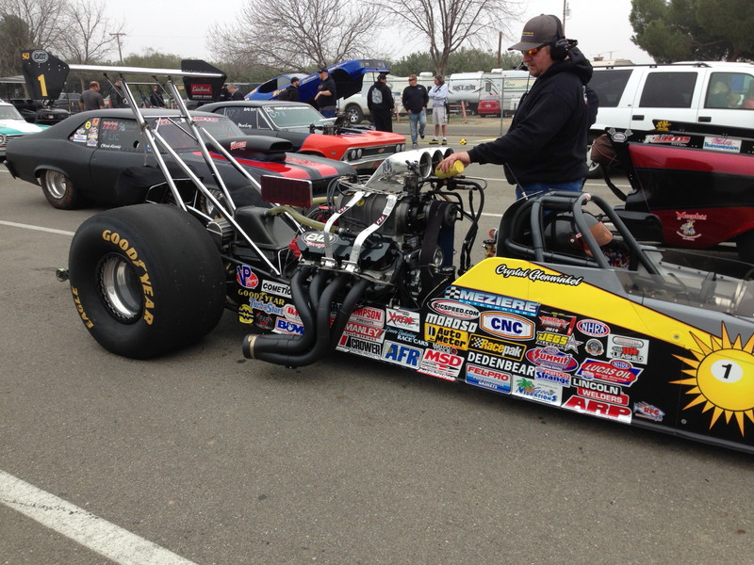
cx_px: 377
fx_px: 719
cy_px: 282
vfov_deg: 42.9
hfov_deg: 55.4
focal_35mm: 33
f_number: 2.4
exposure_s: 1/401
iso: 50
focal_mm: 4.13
* * *
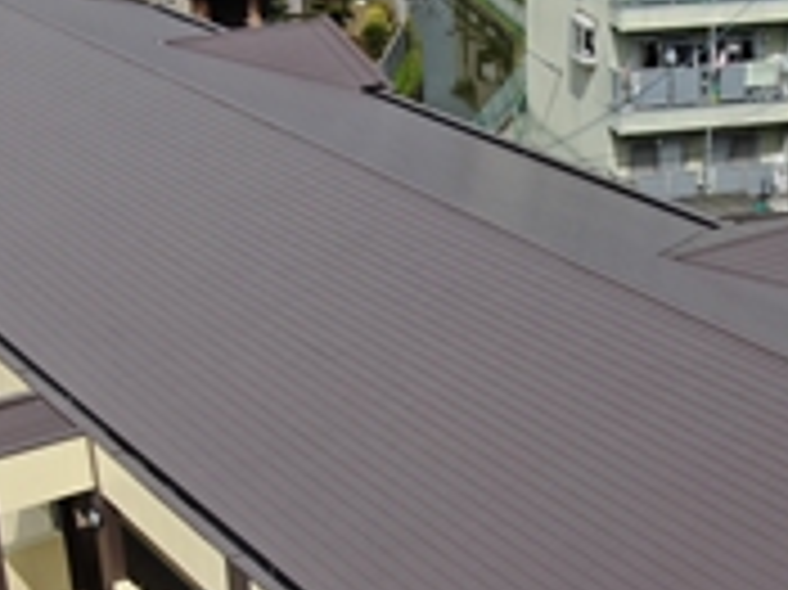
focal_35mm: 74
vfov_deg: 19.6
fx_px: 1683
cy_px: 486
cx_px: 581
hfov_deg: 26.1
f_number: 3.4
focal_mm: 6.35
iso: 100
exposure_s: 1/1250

DIRECTIONS: Give back, unchanged, the run of lines in the listing above that begins at the line containing "vfov_deg: 42.9" and ends at the line containing "focal_mm: 4.13", both included.

WRITTEN SOLUTION:
vfov_deg: 42.9
hfov_deg: 55.4
focal_35mm: 33
f_number: 2.4
exposure_s: 1/401
iso: 50
focal_mm: 4.13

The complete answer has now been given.